Breathe in. Breathe out. Repeat.
August 11, 2005
Hey you. You with the make-up bag on your lap, compact in one hand and sponge-brush in the other. Yeah, you … the glamour gal on the morning tube who thinks that every other person around you wants to learn the beauty secrets you picked up last Saturday afternoon at Selfridges’ Mac counter.
Here’s a make-up tip: Apply at home, not on the damn public transportation system. Is the lighting on the tube so much better (and, er, natural?) than the light over the mirror at home? Or did you, and I blush to think, not make it home last night?
Lately it seems I can’t go a day on the tube without your or one of your tacky sisters putting your face on. And 9 out of 10 times, it really doesn’t seem to help. Today’s model could have used better highlights and clothes that fit her (muffin tops, contrary to Kath’s advice, are not the look and the too-tight Capri pants should have been left on the rack at Asda) … but I guess the Central line doesn’t offer color correction or personal shopping. What’s next? A quick eyebrow wax? Flossing? Your boyfriend having a quick tube shave (um, maybe I should rephrase that … or not) with his cordless electric shaver?
I don’t know why you bug me so much. I’ll add it to my list of irrational pet peeves, blended right between Gywnneth and men who wear clam diggers.
As much as I try to ignore the shadow you cast over my otherwise hypoallergenic commute, I just can’t help watching, waiting for that schadenfreude second when the carriage jolts and your lipstick slides across your cheek, creating a cockatease gash across your powdered cheek.
And when the train does lurch and you end up with a mascara brush hanging out of your eye, don’t say you weren’t wand.
August 10, 2005
Briefly Missing NY
I guess that means tomorrow is national out-of-work underwear model's day?
Maybe I can lend a hand.
August 9, 2005
There's No Place Like ... where am i?
Not the most relaxing of vacations, and I think I may have to nip off to Betty Ford for some post-holiday detox, but my my my, what a good holiday.

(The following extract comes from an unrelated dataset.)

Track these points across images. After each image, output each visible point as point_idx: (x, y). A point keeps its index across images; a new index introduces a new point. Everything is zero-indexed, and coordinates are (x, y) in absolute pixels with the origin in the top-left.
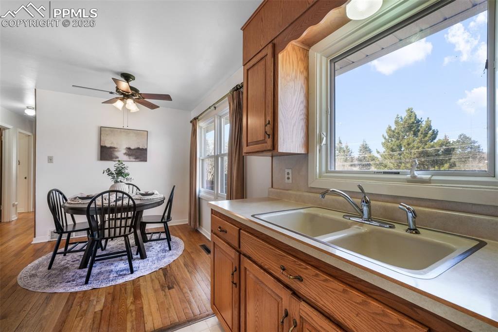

I could regale you with stories of ...
* finding ourselves amidst a pre-Atlantis Cruise party on night #1 in Barcelona
* Peruvian tour guides who fancy graying Americans
* beautiful men everywhere in Sitges
* sunrises on the beach
* the forced march home from the "beach" party
* amazing meals
* the demise of brass bands in England (and several other "where did that come from?" stories from my new best friend Dumbledore)
* decidedly non-British generous freepours of vodka (memo to pubs: ban the measured shot glass)
* Marco the bar manager/stripper/drug-dealer/purveyor-of-live-sex-shows-with-hot-Brazilian-
artisteshookers ("I'm just a young businessman ... ")
... and so much more. Yes, I could regale you with all of the above, but instead, let me share this vison of loveliness before I dive back into the heap of work I've returned to.
We were walking along the beach one afternoon, admiring the locals and the tourists alike. Kids frolicking in the surf, young couples playing paddle ball, all kinds of flesh basking in the afternoon sun. I noticed one rather large women, sitting topless, cross-legged on the beach. Enormous breasts, sagging to her protruding belly, staring down to what I thought were her knees.
Hmm, I think to myself, good on her. I should go back to my towel, sit up straight and join her (spiritually at least) in some quality meditation.
Then I see her reach down to her inner thigh, just about at her bikini line, with a pair of tweezers and *pluck*. Right there on the beach in front of god (and many bronzed gods) and everyone.
I'm all for personal grooming, but for the love of Nair, some things are better left to the privacy of one's own baño.
:: :: ::
PS, the camera died about halfway through, so i don't know what kind of pictures I ended up with. Hopefully there'll be something visual to share.